Steve Braunias: The secret diary of The Hermit Kingdom
OPINION:
MONDAY
Royal trumpets blared as the royal Empress made her entrance in a sedan chair borne aloft by royal brown noses. “Announcing,” cried a royal broadcaster, “the Queen of the Hermit Kingdom, First of Her Name, Protector of the Realm, Mother of Neve, Clarke’s Missus, Minister of Secrets, Widely Rumoured but Unconfirmed Special Envoy of the Illuminati!”
There followed half an hour of mucking about with screwdrivers and hammers and what-not as royal carpenters, labourers and various assorted fix-it men struggled to open the door of the sedan chair. The wood had warped. The hinges had rusted. The carpenters sent for spirit levels. The labourers rolled up their sleeves, then rolled them down again. The fix-it men stopped for morning tea.
“Try the handle,” suggested the Queen.
That worked. “Crisis averted,” she said, and the royal brown noses erupted into wild applause.
They sat down to conduct the great affairs of state. The Royal Physician, Ashley of House Bloomfield, said the vaccine was all good.
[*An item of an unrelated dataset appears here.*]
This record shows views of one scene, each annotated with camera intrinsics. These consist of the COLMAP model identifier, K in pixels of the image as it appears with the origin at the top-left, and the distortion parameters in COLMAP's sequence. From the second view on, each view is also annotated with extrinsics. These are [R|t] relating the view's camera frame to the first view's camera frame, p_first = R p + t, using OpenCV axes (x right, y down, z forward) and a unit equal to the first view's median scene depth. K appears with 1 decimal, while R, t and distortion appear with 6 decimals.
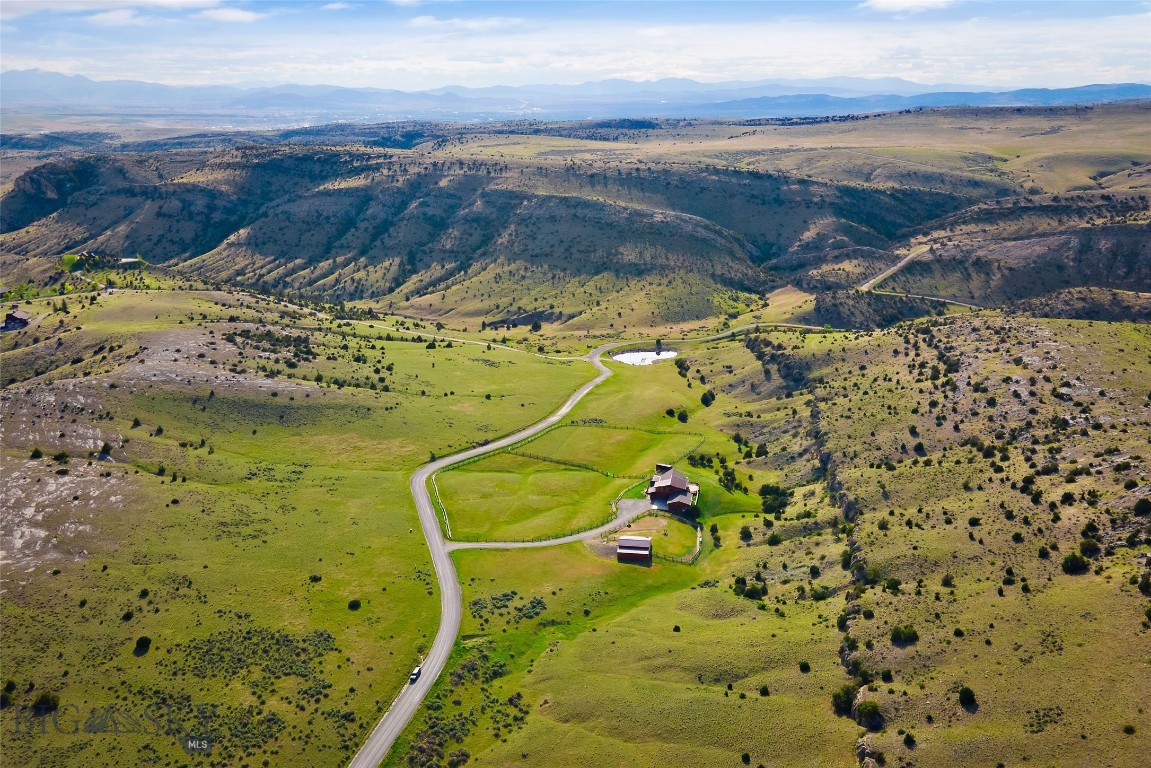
lens RADIAL K [[994.1, 0, 573.7], [0, 994.1, 381.9], [0, 0, 1]] dist [0.033121, -0.007149]
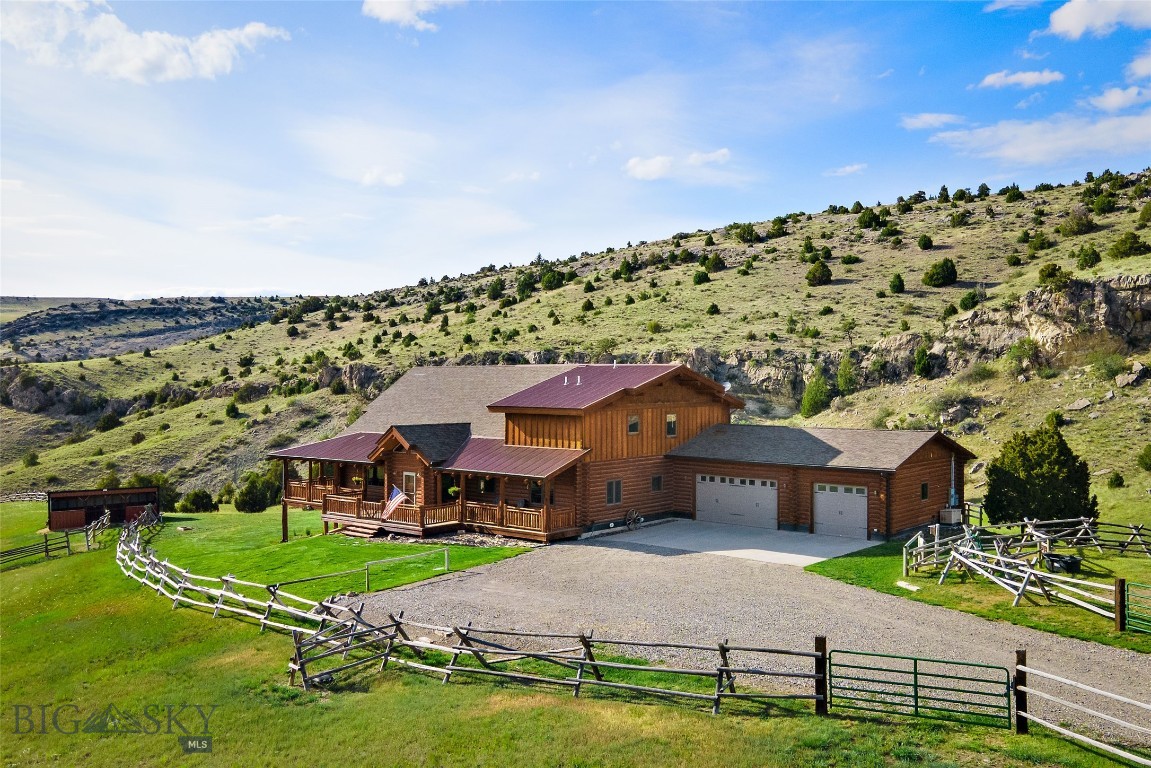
lens RADIAL K [[994.1, 0, 579.4], [0, 994.1, 390.7], [0, 0, 1]] dist [0.033121, -0.007149]
pose [[0.498103, -0.001899, 0.867116, -0.002142], [0.232091, 0.963804, -0.131211, 0.053323], [-0.835480, 0.266606, 0.480514, 0.436456]]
The Maester of the Coin, Grant of House Robertson, said the finances were all good. The Maester of the Spin, Andrew of House Campbell, said the people loved her with their dying breath, not that anyone was unwell, or broke, or stressed to the max, or anything like that. “All,” he added hastily, “good.”
“Good,” said the Queen. And then she lifted her hands, and adjusted that luminous miracle, that shining proof of the Queen’s divinity – her Halo.
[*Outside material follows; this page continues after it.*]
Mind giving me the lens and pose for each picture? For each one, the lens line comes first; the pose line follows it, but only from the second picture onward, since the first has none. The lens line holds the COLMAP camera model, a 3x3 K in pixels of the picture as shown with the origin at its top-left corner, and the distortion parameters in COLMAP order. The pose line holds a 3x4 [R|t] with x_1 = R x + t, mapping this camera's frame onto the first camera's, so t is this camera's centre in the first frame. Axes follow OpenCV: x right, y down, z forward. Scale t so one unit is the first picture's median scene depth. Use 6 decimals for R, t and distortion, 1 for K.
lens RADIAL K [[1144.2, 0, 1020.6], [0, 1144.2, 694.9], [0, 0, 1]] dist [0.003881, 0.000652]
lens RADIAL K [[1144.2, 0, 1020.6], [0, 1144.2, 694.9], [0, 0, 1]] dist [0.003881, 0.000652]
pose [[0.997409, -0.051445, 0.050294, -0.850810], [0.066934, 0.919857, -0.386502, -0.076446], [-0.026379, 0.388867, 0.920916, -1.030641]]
She asked, “How’s it looking?”
“Beautiful, Your Grace.”
“Awesome, Your Grace.”
“All good, Your Grace.”
TUESDAY
The Queen studied her reflection in the mirror, adjusting the Halo this way and that, when word reached her that a terrible rabble had stormed the gates of the Hermit Palace and were chanting angry slogans, throwing angry tennis balls, and demanding that the heads of the Queen, her Maesters and especially the royal broadcasters should be lopped off and put on pikes, angrily.
“But,” she said, “the rabble are not representative.”
Word reached her that another angry protest had formed many leagues south, in the Shire of Invercargill, where 300 people chanted much the same kind of angry slogans.
“Well,” she said, “the South Island is hardly representative.”
WEDNESDAY
She was taken by royal carriage half-way up the length of the Kingdom to make a brief visit to the Shire of Auckland.
“Just make sure,” she said, “that we only go to those places we deem to be representative.”
THURSDAY
Two new polls showed the Queen and her Kingdom had lost significant support among the people.
“Polls are not,” she said, trying on dazzling smiles in the mirror to match the luminescence of her Halo, “representative.”
FRIDAY
The Maesters met in a dark corner of an ale house.
“Your shout,” they said to the Maester of Coin.
When Grant of House Robertson returned with tankards of foaming chardonnay, they discussed the polls, the protests, and the cricket.
Someone mentioned Judith of House Collins, and they laughed a great deal at that. Other drinkers laughed too, and soon the entire ale house was laughing at the doomed and hopeless antics of Judith of House Collins.
“Yes,” whispered Grant of House Robertson, when the mirth had quietened down, “but who among us is going to tell the Empress that she has no Halo?”